- PASSAGE -
----------------------------------------

Now, here I am, several years later in a relationship that I told myself I would never allow myself to be in (again). There is no "abuse" but there has been a history of lying & cheating. I won't go through the whole story as I posted the details of this catastrophe yesterday (Heart_Broken; "so confused"~ it's just a few posts down from yours if you want to read it). So again, my "advice" may sound a bit hypocritical. 
Regardless, I want to commend you on your decision to see a counselor. Maybe telling your counselor (privately) that this constant discussion is hurting your emotions more than helping? As far as your husband and his decision~ some people really do have to lose something to realize how much they need it; "you don't know what you got 'til it's gone". Maybe this was something that he really does regret, something he wishes he could take back. I think it's possible that this could be where his anger comes from. Maybe he isn't actually angry at you but at himself? I don't think it's a wise decision for him to have ANY type of relationship with this woman, friendship or not. Although I am sure this is something your counselor will eventually point-out to him, he needs to have no contact with her EVER again! I mean, honestly~ does a recovering alcoholic keep a bottle of Jack in the cabinet? Not if they are really trying to "recover".

----------------------------------------

- ACTIVITY -
Update the post starting with "Now, here I" and going on through "a bit hypocritical.", so that "disaster" stands in place of "catastrophe".

- EXTRACTED MATERIAL -
----------------------------------------

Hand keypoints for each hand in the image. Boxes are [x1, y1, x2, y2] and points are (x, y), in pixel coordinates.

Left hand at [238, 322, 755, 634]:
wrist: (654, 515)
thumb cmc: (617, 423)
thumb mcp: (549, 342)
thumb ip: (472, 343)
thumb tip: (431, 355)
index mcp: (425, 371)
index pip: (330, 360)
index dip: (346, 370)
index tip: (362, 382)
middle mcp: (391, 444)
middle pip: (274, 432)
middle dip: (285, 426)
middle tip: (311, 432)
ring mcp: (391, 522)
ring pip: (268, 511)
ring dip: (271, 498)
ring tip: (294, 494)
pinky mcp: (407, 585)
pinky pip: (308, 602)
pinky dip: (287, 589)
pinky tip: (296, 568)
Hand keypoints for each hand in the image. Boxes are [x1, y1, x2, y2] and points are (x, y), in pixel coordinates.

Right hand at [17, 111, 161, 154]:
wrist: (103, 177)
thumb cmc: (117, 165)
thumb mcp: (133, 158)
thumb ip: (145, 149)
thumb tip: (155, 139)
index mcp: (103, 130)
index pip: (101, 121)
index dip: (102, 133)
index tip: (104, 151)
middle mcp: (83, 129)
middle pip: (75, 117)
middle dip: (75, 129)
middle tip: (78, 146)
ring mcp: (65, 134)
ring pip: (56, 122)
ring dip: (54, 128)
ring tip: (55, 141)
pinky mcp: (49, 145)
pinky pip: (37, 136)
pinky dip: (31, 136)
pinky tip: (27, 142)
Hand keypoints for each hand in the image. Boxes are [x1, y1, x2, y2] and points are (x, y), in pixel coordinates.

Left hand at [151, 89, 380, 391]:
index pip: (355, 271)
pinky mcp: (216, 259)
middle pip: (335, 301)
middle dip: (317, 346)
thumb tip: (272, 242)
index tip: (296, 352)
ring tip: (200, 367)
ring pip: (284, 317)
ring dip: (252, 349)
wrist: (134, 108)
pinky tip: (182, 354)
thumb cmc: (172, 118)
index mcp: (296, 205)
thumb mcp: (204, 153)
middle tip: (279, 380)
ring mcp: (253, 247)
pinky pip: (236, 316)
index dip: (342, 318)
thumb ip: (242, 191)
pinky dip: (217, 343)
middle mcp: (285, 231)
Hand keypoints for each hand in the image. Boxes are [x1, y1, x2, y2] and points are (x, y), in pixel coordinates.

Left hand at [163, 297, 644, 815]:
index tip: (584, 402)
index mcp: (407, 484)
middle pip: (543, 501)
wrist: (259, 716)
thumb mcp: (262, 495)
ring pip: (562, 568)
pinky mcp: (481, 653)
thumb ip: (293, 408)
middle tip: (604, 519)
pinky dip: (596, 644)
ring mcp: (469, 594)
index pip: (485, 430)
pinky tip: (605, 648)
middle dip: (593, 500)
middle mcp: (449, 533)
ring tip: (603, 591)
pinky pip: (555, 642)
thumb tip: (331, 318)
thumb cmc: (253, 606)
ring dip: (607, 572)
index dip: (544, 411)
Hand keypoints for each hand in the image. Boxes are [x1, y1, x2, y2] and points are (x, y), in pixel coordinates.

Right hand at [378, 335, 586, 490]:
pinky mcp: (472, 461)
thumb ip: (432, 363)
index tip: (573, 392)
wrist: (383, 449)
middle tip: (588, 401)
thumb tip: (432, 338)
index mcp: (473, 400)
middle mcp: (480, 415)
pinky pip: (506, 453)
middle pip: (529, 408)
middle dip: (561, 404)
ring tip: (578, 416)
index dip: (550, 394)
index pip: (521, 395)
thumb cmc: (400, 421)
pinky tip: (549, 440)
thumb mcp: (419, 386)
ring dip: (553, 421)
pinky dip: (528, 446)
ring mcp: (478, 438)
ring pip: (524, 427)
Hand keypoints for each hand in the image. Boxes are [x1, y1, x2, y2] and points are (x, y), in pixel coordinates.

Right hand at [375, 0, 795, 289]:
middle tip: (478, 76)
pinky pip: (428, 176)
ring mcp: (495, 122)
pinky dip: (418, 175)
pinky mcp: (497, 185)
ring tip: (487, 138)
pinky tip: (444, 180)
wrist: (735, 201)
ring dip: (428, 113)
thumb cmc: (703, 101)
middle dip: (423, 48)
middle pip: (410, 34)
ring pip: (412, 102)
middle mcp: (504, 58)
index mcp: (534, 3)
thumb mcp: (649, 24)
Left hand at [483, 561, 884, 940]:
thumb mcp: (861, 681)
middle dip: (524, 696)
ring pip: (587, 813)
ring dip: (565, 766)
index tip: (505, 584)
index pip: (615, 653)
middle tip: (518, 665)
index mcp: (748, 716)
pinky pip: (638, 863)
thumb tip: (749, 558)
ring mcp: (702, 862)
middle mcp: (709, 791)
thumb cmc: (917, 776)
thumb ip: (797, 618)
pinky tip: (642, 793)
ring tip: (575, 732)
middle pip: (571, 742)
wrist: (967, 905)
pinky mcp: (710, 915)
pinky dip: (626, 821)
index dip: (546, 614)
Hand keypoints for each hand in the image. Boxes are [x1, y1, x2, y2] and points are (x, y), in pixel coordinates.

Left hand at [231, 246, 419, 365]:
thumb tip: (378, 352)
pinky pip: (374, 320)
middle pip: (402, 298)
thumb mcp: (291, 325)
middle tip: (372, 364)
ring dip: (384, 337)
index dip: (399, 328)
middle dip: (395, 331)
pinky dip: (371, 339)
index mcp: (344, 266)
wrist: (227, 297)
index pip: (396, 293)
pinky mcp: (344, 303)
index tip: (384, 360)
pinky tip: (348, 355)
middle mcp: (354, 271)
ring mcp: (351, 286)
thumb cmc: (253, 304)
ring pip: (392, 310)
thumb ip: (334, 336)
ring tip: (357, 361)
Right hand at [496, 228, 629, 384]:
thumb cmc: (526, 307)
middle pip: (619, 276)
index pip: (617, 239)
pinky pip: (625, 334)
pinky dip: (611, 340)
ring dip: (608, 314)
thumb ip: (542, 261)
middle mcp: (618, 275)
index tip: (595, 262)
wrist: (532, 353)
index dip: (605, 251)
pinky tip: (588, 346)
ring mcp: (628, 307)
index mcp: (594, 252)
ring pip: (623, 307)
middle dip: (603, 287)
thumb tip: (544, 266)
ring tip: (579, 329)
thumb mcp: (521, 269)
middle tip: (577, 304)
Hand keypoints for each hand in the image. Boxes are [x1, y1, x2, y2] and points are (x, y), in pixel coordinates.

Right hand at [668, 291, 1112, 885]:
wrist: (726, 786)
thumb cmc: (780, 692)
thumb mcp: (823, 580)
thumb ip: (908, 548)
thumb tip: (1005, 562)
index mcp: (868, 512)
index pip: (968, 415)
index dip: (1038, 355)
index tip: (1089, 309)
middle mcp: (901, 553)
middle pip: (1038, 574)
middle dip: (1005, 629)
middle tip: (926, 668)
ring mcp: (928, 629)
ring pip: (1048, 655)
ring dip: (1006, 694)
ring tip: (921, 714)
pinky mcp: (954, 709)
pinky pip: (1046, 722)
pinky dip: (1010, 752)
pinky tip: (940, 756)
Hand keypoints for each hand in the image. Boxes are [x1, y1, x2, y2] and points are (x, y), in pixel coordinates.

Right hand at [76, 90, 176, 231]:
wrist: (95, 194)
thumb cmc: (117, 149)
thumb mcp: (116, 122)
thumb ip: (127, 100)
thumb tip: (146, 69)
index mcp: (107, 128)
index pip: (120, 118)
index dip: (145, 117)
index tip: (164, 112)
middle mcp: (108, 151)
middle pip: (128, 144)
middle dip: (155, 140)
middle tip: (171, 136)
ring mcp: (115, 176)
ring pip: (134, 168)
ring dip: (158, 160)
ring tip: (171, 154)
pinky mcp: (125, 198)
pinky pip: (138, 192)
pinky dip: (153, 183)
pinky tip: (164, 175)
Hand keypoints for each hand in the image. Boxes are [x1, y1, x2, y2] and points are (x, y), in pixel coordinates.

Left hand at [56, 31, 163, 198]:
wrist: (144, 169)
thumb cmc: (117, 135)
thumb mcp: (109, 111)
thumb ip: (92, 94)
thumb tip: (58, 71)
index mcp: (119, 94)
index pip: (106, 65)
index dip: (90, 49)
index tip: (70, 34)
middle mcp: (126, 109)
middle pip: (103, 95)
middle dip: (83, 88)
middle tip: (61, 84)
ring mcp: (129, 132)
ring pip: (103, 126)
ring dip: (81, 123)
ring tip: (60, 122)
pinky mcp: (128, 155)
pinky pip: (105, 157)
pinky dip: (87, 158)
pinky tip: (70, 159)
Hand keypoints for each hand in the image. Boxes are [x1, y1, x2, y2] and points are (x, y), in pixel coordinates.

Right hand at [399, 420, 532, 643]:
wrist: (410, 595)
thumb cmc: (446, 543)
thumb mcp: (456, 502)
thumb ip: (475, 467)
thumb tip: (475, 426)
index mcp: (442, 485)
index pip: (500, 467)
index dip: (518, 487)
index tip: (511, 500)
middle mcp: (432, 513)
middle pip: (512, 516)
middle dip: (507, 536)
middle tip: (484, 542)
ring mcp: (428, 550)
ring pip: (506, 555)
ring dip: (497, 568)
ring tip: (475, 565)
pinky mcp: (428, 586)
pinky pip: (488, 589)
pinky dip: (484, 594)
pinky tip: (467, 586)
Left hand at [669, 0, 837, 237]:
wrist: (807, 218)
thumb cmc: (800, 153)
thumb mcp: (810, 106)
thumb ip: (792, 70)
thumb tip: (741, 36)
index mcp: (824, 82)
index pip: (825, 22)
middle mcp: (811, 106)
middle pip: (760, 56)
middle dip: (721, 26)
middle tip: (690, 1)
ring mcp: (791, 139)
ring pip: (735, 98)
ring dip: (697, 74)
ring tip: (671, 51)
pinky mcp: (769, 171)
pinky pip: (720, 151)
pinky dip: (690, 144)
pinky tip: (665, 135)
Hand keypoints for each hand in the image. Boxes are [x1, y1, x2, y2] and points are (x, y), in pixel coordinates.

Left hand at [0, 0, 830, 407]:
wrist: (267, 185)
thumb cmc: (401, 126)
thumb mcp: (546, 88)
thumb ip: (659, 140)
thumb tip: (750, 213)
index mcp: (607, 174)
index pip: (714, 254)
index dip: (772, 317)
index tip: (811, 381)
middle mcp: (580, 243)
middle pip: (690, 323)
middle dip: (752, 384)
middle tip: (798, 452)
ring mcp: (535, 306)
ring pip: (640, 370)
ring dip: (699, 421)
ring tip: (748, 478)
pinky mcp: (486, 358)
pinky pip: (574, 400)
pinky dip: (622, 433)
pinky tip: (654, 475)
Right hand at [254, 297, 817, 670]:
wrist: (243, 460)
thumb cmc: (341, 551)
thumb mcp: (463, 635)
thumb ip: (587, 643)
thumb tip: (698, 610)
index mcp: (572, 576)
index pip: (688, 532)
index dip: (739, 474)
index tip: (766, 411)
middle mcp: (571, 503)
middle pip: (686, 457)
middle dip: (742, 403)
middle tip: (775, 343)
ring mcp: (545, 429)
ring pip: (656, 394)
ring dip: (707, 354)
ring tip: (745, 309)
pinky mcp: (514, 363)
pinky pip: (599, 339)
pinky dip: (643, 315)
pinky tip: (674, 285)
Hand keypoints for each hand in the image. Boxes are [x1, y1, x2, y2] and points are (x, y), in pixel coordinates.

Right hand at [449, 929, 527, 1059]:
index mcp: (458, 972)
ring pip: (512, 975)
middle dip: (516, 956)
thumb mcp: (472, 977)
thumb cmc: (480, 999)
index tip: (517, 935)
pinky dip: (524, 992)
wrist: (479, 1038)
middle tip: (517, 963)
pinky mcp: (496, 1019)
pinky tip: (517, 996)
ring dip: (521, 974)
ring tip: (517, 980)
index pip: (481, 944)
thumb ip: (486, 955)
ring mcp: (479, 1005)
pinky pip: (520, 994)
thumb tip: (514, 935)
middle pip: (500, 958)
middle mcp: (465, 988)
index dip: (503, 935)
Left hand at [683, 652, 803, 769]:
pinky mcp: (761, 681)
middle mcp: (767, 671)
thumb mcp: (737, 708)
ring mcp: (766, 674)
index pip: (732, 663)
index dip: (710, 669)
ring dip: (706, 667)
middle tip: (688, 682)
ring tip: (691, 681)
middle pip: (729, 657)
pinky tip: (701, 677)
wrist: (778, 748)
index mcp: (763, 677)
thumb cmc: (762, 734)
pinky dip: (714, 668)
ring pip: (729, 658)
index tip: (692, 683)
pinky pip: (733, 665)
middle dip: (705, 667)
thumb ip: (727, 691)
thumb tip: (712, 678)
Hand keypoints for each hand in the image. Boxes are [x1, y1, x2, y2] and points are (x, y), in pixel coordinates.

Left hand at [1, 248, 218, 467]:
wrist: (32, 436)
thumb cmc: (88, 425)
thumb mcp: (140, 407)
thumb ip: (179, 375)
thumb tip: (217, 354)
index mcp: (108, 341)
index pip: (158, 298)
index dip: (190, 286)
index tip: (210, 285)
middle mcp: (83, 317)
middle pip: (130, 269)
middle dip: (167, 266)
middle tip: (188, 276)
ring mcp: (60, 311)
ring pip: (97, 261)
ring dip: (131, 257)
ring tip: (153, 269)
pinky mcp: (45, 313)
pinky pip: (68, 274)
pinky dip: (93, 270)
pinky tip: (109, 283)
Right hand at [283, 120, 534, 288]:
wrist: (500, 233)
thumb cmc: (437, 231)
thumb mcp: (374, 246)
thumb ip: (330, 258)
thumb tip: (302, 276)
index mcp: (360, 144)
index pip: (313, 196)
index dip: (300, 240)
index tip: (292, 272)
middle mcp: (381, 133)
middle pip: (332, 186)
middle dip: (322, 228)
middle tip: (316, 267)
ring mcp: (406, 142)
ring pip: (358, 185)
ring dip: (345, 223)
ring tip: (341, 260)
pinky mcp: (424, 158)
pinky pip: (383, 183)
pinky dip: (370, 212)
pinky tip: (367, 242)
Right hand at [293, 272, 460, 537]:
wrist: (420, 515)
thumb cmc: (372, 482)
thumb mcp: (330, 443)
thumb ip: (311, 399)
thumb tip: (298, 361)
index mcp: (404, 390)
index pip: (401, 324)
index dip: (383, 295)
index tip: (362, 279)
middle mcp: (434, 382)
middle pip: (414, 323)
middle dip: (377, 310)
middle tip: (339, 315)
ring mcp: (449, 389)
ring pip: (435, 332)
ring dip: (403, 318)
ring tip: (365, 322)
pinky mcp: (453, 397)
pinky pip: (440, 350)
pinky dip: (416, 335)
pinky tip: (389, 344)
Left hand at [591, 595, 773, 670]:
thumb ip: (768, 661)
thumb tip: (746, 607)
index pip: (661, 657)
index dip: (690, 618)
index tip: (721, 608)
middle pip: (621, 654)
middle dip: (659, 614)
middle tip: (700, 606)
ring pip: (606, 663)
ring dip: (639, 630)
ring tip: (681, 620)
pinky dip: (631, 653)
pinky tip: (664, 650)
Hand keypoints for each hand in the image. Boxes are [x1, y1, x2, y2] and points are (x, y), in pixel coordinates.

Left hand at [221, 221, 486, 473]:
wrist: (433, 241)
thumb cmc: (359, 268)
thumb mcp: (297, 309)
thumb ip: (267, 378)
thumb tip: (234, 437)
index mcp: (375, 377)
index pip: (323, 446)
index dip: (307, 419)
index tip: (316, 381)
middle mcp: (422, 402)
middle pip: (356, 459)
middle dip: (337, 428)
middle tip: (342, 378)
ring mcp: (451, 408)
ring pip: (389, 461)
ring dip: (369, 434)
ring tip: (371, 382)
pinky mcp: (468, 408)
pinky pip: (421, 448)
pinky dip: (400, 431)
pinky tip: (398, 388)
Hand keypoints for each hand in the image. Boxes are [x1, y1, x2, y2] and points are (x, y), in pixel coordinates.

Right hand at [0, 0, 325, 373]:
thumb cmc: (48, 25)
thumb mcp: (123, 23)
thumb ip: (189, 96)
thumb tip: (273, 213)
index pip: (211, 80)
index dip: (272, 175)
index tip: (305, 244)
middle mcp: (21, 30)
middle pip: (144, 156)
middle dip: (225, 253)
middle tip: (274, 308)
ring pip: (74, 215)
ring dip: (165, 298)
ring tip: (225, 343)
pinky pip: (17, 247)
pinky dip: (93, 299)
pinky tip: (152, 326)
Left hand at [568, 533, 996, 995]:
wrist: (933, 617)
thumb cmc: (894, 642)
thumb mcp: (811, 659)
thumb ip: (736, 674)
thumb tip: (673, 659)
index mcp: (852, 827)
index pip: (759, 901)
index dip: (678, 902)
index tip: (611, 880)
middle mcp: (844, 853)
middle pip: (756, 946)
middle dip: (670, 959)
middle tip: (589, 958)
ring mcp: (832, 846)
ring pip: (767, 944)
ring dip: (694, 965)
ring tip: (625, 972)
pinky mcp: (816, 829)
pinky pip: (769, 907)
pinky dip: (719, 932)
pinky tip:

----------------------------------------

- SOLVED PROBLEM -
Now, here I am, several years later in a relationship that I told myself I would never allow myself to be in (again). There is no "abuse" but there has been a history of lying & cheating. I won't go through the whole story as I posted the details of this disaster yesterday (Heart_Broken; "so confused"~ it's just a few posts down from yours if you want to read it). So again, my "advice" may sound a bit hypocritical.